■ TEXT SEGMENT
# Are you on Facebook?



## Raine Ranch Minis (Jan 20, 2011)

If you are on Facebook, and you want to be friends. Become a "fan" of my Ranch or post on it's walland tell me your on LB or tell me here that you posted on the wall. I will send you a friend request when you do that. Raine Ranch Miniatures is the Fan Pages Name. See yall on Facebook.


----------



## Katiean (Jan 21, 2011)

Lots of people from here are on facebook.


----------



## Jill (Jan 22, 2011)

I'm on Facebook: http://www.facebook.com/jill.oroark

and so is my farm: http://www.facebook.com/pages/Whinny-For-Me-Farm/322641651117

Friend me or fan my farm if you'd like


----------



## Sixstardanes (Jan 22, 2011)

I'm on FB http://www.facebook.com/sixstardanes

...so is Saber http://www.facebook.com/saberminihorse


----------



## eagles ring farm (Jan 22, 2011)

Im on facebook

http://www.facebook.com/#!/profile.php?id=100001845717389

an so is our farm

http://www.facebook.com/#!/pages/Eagles-Ring-Miniature-Horses/171206492902557

we love new friends


----------



## RockRiverTiff (Jan 22, 2011)

I'm on Facebook: http://www.facebook.com/people/Tiffany-Spatz/100000150866385

I've been too lazy to make a farm page yet. Oh yes, and before anyone sends me any more requests, I regret to inform all new friends that I do NOT play Farmville, so you can ask but unfortunately I have no sheep or seeds or composted virtual manure to give you.


----------



## Taylor Richelle (Jan 22, 2011)

I'm on facebook! Under the same name I am on here





facebook <---Link!


----------



## Sterling (Jan 22, 2011)

I'm there. Friend me at Cheyenne Nieves and also at Cheyenne Trail Soaps and Country Gifts, LLC


----------



## HGFarm (Jan 22, 2011)

I must say, I just dont understand the advantage of facebook. I have a phone, email and a website. What do I get on facebook that I wouldnt get through that? (And dont tell me Farmville because I barely have time to answer email sometimes, let alone play games on the computer) LOL


----------



## Raine Ranch Minis (Jan 22, 2011)

Sterling said:


> I'm there. Friend me at Cheyenne Nieves and also at Cheyenne Trail Soaps and Country Gifts, LLC



I could not find you. Every one else has a friend request waiting.

■ DATA EXTRACT

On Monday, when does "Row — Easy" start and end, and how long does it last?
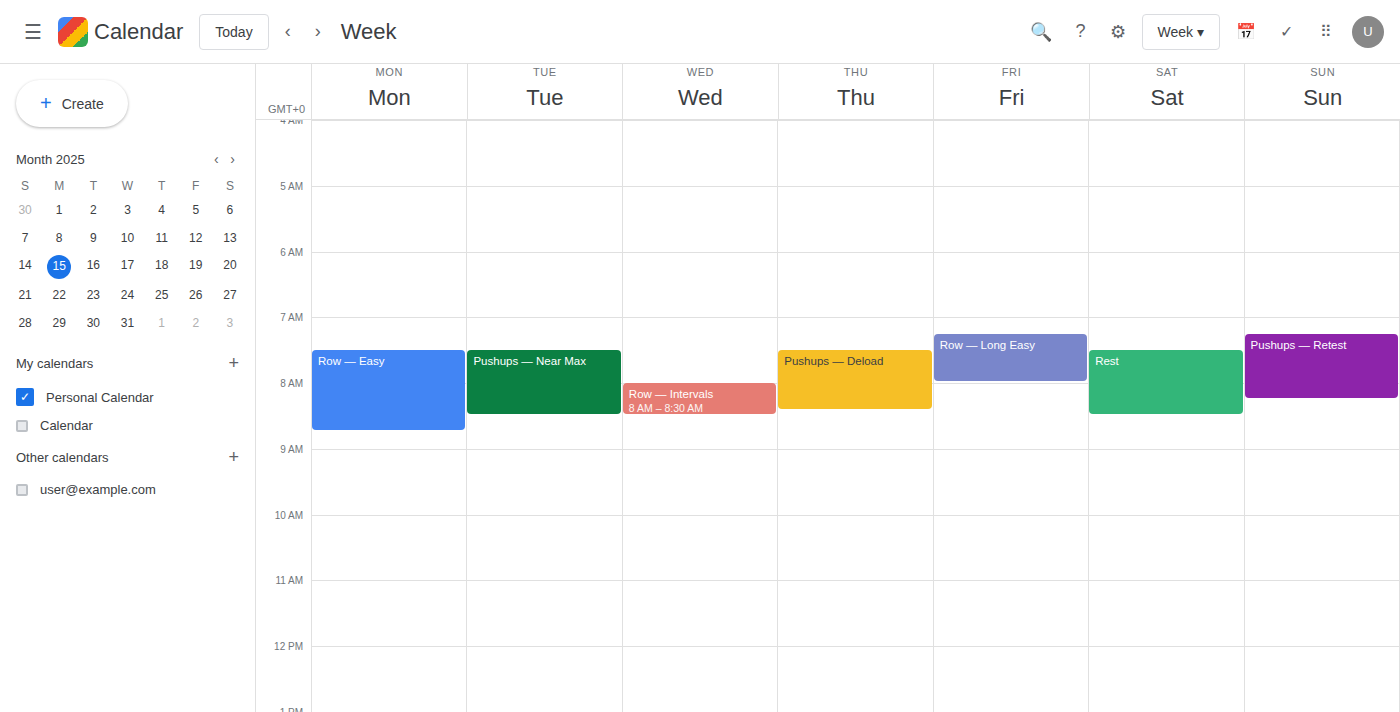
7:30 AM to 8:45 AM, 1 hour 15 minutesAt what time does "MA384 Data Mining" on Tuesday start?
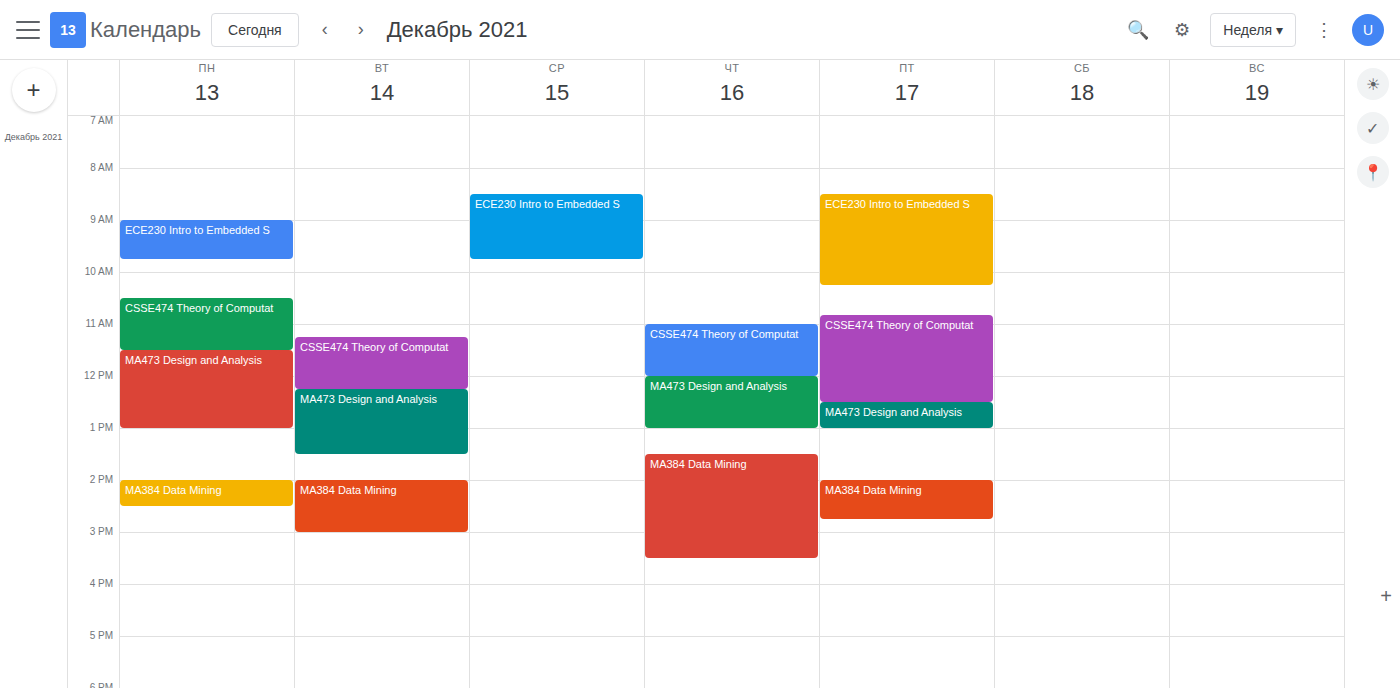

■ PROBLEM SET
1/ In the Facebook thread, which game does RockRiverTiff say she does not play?
2/ Write out word for word the part of the Facebook thread that begins at the words "and so is my" and stops after "Sixstardanes (Jan 22, 2011)".

■ FULL ANSWERS
1/ Farmville.

2/
and so is my farm: http://www.facebook.com/pages/Whinny-For-Me-Farm/322641651117

Friend me or fan my farm if you'd like


----------



## Sixstardanes (Jan 22, 2011)